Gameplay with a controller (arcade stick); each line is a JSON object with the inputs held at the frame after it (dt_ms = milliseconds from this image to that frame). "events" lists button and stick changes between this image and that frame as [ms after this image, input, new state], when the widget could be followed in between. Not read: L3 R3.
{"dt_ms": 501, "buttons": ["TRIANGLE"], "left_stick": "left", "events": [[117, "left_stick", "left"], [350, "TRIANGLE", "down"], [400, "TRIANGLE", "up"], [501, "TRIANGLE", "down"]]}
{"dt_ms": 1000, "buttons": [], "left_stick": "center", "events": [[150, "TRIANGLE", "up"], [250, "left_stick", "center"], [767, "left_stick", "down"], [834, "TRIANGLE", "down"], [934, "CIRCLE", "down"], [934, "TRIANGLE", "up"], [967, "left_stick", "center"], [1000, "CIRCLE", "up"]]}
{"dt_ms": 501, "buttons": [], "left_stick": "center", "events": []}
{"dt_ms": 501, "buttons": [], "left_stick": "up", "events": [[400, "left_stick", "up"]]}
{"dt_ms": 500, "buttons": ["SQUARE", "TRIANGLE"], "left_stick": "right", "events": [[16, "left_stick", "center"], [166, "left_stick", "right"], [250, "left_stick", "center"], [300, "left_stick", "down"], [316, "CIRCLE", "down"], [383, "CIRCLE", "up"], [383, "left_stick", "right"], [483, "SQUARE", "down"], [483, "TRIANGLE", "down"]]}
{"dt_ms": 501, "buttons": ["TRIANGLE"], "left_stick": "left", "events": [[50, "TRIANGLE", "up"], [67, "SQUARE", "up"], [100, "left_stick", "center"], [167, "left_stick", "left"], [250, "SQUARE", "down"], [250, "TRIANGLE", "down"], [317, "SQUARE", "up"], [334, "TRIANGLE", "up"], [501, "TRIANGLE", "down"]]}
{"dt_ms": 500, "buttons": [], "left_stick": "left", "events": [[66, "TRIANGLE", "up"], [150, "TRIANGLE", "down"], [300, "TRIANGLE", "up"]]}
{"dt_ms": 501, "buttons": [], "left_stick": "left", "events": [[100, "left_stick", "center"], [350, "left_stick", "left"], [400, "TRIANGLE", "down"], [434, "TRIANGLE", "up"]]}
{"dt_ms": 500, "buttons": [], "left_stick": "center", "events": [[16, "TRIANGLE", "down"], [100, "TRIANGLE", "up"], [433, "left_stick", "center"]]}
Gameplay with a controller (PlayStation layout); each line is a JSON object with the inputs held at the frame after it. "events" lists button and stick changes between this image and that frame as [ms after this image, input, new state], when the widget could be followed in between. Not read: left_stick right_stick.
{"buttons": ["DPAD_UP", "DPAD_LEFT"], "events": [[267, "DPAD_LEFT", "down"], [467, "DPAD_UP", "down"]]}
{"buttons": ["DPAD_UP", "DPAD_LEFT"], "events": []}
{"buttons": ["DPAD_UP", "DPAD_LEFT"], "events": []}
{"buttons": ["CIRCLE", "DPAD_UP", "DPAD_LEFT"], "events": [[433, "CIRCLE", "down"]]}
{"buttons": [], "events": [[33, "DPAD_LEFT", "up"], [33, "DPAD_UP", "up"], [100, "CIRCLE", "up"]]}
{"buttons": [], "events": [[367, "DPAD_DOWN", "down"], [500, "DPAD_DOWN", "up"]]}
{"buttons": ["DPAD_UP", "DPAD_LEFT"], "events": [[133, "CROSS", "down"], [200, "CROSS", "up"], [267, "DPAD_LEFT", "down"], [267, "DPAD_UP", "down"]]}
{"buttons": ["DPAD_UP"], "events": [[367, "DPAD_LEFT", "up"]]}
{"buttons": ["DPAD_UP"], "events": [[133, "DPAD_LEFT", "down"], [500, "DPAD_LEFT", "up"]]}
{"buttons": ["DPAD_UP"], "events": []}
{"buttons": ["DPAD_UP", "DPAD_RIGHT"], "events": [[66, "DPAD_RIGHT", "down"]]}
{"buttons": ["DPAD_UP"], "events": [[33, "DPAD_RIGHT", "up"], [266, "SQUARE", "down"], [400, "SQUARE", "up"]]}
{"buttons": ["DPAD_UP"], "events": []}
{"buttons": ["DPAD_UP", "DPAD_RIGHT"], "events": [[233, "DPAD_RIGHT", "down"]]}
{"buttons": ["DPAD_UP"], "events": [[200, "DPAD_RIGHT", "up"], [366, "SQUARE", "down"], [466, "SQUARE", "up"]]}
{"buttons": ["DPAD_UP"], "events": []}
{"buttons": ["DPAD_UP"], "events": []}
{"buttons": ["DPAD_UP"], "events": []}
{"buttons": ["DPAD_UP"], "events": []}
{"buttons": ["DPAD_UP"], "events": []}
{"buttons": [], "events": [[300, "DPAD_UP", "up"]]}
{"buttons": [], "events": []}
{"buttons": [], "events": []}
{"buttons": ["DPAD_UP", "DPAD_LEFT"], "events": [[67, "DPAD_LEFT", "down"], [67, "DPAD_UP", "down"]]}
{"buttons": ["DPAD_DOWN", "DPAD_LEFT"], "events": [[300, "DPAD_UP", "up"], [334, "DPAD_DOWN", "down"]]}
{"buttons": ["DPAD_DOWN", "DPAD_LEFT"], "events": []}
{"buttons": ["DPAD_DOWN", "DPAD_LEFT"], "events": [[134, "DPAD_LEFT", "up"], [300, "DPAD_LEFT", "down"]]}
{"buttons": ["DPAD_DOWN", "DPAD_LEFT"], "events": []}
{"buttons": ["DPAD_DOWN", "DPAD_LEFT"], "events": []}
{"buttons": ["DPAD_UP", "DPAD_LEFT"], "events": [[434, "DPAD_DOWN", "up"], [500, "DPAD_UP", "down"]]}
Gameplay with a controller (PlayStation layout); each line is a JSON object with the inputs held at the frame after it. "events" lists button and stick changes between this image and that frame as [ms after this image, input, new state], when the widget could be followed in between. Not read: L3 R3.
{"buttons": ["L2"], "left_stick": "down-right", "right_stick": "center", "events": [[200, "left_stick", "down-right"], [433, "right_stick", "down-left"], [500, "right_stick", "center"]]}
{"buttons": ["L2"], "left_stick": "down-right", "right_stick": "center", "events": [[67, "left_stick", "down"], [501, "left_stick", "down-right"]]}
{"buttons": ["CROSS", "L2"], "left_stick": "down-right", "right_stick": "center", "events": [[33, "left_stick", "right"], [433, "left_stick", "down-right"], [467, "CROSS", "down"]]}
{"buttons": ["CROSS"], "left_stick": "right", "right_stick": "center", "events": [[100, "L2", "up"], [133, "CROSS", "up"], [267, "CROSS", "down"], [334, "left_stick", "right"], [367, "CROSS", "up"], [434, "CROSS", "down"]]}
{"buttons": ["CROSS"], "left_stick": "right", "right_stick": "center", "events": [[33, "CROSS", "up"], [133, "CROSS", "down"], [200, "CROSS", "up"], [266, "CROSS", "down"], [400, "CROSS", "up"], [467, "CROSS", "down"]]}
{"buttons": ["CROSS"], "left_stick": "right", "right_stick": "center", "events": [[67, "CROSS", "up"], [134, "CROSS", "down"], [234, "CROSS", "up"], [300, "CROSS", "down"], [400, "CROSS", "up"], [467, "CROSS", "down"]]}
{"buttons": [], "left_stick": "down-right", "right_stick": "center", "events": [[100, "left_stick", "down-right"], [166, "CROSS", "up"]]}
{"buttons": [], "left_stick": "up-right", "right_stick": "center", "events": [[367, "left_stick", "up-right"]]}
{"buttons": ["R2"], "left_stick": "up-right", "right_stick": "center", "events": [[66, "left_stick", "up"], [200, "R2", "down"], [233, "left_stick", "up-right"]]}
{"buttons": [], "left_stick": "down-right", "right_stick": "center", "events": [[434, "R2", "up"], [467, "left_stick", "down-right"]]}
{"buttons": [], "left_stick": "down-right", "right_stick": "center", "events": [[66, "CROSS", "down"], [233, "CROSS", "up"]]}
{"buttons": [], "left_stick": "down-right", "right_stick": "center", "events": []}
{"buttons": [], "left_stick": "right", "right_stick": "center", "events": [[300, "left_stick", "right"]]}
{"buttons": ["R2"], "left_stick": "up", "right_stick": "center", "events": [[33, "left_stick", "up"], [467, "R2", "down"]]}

======

EXERCISE DETAILS — Copy out each line of the listing that holds the word "PlayStation".

RESULT OF THIS TASK —
Gameplay with a controller (PlayStation layout); each line is a JSON object with the inputs held at the frame after it. "events" lists button and stick changes between this image and that frame as [ms after this image, input, new state], when the widget could be followed in between. Not read: left_stick right_stick.
Gameplay with a controller (PlayStation layout); each line is a JSON object with the inputs held at the frame after it. "events" lists button and stick changes between this image and that frame as [ms after this image, input, new state], when the widget could be followed in between. Not read: L3 R3.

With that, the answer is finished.